**Work order**
Below are the entries to retype; reproduce each one exactly.

[Saved data entries]
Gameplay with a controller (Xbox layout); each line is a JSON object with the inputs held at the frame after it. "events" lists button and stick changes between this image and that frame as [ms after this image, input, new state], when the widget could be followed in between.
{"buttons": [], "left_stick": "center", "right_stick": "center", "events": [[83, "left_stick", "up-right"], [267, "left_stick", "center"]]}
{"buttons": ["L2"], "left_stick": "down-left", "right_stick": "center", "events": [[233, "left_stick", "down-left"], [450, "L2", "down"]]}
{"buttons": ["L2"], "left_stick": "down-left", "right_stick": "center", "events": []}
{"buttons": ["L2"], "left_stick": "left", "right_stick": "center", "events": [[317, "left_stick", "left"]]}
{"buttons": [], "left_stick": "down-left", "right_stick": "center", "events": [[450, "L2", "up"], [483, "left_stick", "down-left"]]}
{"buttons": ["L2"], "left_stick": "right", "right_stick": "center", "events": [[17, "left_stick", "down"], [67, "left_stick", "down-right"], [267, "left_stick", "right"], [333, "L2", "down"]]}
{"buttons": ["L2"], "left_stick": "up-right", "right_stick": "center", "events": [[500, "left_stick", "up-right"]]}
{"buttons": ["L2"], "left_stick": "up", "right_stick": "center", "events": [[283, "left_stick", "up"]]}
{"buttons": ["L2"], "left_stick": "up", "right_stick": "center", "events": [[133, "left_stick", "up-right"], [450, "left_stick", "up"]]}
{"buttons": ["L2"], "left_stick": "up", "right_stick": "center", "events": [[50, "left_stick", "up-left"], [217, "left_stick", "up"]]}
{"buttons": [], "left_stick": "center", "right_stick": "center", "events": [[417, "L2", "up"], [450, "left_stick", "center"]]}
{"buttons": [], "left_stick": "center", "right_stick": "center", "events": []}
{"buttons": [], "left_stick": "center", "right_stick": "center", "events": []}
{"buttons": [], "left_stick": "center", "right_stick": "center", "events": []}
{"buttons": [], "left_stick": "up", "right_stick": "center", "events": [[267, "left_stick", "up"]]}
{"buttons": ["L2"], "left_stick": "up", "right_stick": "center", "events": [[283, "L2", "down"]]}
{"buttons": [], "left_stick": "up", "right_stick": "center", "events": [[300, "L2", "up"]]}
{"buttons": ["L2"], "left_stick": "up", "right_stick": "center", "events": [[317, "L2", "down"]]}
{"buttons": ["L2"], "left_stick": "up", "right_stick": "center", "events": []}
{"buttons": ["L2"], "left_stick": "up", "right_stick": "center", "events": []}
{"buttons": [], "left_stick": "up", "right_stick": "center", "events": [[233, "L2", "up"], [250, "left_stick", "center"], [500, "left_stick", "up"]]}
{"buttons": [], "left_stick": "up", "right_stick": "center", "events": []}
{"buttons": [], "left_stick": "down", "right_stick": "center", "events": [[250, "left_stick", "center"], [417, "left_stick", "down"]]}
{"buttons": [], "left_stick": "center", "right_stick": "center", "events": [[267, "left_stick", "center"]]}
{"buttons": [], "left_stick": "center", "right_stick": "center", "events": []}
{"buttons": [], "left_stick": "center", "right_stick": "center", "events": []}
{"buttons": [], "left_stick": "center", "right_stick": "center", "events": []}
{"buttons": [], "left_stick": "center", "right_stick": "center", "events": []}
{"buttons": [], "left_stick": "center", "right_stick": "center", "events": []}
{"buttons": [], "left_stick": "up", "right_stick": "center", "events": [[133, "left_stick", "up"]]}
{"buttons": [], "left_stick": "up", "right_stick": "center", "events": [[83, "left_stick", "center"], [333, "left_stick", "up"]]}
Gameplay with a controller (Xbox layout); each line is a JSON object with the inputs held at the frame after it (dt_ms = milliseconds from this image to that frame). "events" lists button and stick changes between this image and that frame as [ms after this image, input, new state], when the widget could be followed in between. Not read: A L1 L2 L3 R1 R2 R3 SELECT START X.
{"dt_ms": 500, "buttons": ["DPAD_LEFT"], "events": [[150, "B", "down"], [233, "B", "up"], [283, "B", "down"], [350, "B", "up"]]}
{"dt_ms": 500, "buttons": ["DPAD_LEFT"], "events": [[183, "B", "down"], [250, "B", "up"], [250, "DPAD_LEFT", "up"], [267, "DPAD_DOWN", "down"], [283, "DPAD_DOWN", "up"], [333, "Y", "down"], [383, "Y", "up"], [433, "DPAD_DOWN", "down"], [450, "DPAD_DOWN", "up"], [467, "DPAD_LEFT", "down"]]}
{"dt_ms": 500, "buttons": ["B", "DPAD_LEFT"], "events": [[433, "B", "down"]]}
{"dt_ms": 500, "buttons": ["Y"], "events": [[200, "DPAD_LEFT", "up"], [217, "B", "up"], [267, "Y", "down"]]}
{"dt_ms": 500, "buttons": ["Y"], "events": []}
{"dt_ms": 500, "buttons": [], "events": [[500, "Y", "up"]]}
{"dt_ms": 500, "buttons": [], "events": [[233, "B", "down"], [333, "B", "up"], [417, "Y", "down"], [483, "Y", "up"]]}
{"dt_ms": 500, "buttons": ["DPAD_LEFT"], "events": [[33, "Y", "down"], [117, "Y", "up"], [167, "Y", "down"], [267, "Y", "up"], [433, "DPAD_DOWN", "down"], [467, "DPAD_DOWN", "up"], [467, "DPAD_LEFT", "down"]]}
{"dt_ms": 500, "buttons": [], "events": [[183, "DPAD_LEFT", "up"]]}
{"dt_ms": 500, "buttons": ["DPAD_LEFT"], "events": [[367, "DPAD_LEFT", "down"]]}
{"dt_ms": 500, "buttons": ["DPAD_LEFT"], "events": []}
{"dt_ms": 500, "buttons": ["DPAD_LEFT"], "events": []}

**Result**
Gameplay with a controller (Xbox layout); each line is a JSON object with the inputs held at the frame after it. "events" lists button and stick changes between this image and that frame as [ms after this image, input, new state], when the widget could be followed in between.
{"buttons": [], "left_stick": "center", "right_stick": "center", "events": [[83, "left_stick", "up-right"], [267, "left_stick", "center"]]}
{"buttons": ["L2"], "left_stick": "down-left", "right_stick": "center", "events": [[233, "left_stick", "down-left"], [450, "L2", "down"]]}
{"buttons": ["L2"], "left_stick": "down-left", "right_stick": "center", "events": []}
{"buttons": ["L2"], "left_stick": "left", "right_stick": "center", "events": [[317, "left_stick", "left"]]}
{"buttons": [], "left_stick": "down-left", "right_stick": "center", "events": [[450, "L2", "up"], [483, "left_stick", "down-left"]]}
{"buttons": ["L2"], "left_stick": "right", "right_stick": "center", "events": [[17, "left_stick", "down"], [67, "left_stick", "down-right"], [267, "left_stick", "right"], [333, "L2", "down"]]}
{"buttons": ["L2"], "left_stick": "up-right", "right_stick": "center", "events": [[500, "left_stick", "up-right"]]}
{"buttons": ["L2"], "left_stick": "up", "right_stick": "center", "events": [[283, "left_stick", "up"]]}
{"buttons": ["L2"], "left_stick": "up", "right_stick": "center", "events": [[133, "left_stick", "up-right"], [450, "left_stick", "up"]]}
{"buttons": ["L2"], "left_stick": "up", "right_stick": "center", "events": [[50, "left_stick", "up-left"], [217, "left_stick", "up"]]}
{"buttons": [], "left_stick": "center", "right_stick": "center", "events": [[417, "L2", "up"], [450, "left_stick", "center"]]}
{"buttons": [], "left_stick": "center", "right_stick": "center", "events": []}
{"buttons": [], "left_stick": "center", "right_stick": "center", "events": []}
{"buttons": [], "left_stick": "center", "right_stick": "center", "events": []}
{"buttons": [], "left_stick": "up", "right_stick": "center", "events": [[267, "left_stick", "up"]]}
{"buttons": ["L2"], "left_stick": "up", "right_stick": "center", "events": [[283, "L2", "down"]]}
{"buttons": [], "left_stick": "up", "right_stick": "center", "events": [[300, "L2", "up"]]}
{"buttons": ["L2"], "left_stick": "up", "right_stick": "center", "events": [[317, "L2", "down"]]}
{"buttons": ["L2"], "left_stick": "up", "right_stick": "center", "events": []}
{"buttons": ["L2"], "left_stick": "up", "right_stick": "center", "events": []}
{"buttons": [], "left_stick": "up", "right_stick": "center", "events": [[233, "L2", "up"], [250, "left_stick", "center"], [500, "left_stick", "up"]]}
{"buttons": [], "left_stick": "up", "right_stick": "center", "events": []}
{"buttons": [], "left_stick": "down", "right_stick": "center", "events": [[250, "left_stick", "center"], [417, "left_stick", "down"]]}
{"buttons": [], "left_stick": "center", "right_stick": "center", "events": [[267, "left_stick", "center"]]}
{"buttons": [], "left_stick": "center", "right_stick": "center", "events": []}
{"buttons": [], "left_stick": "center", "right_stick": "center", "events": []}
{"buttons": [], "left_stick": "center", "right_stick": "center", "events": []}
{"buttons": [], "left_stick": "center", "right_stick": "center", "events": []}
{"buttons": [], "left_stick": "center", "right_stick": "center", "events": []}
{"buttons": [], "left_stick": "up", "right_stick": "center", "events": [[133, "left_stick", "up"]]}
{"buttons": [], "left_stick": "up", "right_stick": "center", "events": [[83, "left_stick", "center"], [333, "left_stick", "up"]]}
Gameplay with a controller (Xbox layout); each line is a JSON object with the inputs held at the frame after it (dt_ms = milliseconds from this image to that frame). "events" lists button and stick changes between this image and that frame as [ms after this image, input, new state], when the widget could be followed in between. Not read: A L1 L2 L3 R1 R2 R3 SELECT START X.
{"dt_ms": 500, "buttons": ["DPAD_LEFT"], "events": [[150, "B", "down"], [233, "B", "up"], [283, "B", "down"], [350, "B", "up"]]}
{"dt_ms": 500, "buttons": ["DPAD_LEFT"], "events": [[183, "B", "down"], [250, "B", "up"], [250, "DPAD_LEFT", "up"], [267, "DPAD_DOWN", "down"], [283, "DPAD_DOWN", "up"], [333, "Y", "down"], [383, "Y", "up"], [433, "DPAD_DOWN", "down"], [450, "DPAD_DOWN", "up"], [467, "DPAD_LEFT", "down"]]}
{"dt_ms": 500, "buttons": ["B", "DPAD_LEFT"], "events": [[433, "B", "down"]]}
{"dt_ms": 500, "buttons": ["Y"], "events": [[200, "DPAD_LEFT", "up"], [217, "B", "up"], [267, "Y", "down"]]}
{"dt_ms": 500, "buttons": ["Y"], "events": []}
{"dt_ms": 500, "buttons": [], "events": [[500, "Y", "up"]]}
{"dt_ms": 500, "buttons": [], "events": [[233, "B", "down"], [333, "B", "up"], [417, "Y", "down"], [483, "Y", "up"]]}
{"dt_ms": 500, "buttons": ["DPAD_LEFT"], "events": [[33, "Y", "down"], [117, "Y", "up"], [167, "Y", "down"], [267, "Y", "up"], [433, "DPAD_DOWN", "down"], [467, "DPAD_DOWN", "up"], [467, "DPAD_LEFT", "down"]]}
{"dt_ms": 500, "buttons": [], "events": [[183, "DPAD_LEFT", "up"]]}
{"dt_ms": 500, "buttons": ["DPAD_LEFT"], "events": [[367, "DPAD_LEFT", "down"]]}
{"dt_ms": 500, "buttons": ["DPAD_LEFT"], "events": []}
{"dt_ms": 500, "buttons": ["DPAD_LEFT"], "events": []}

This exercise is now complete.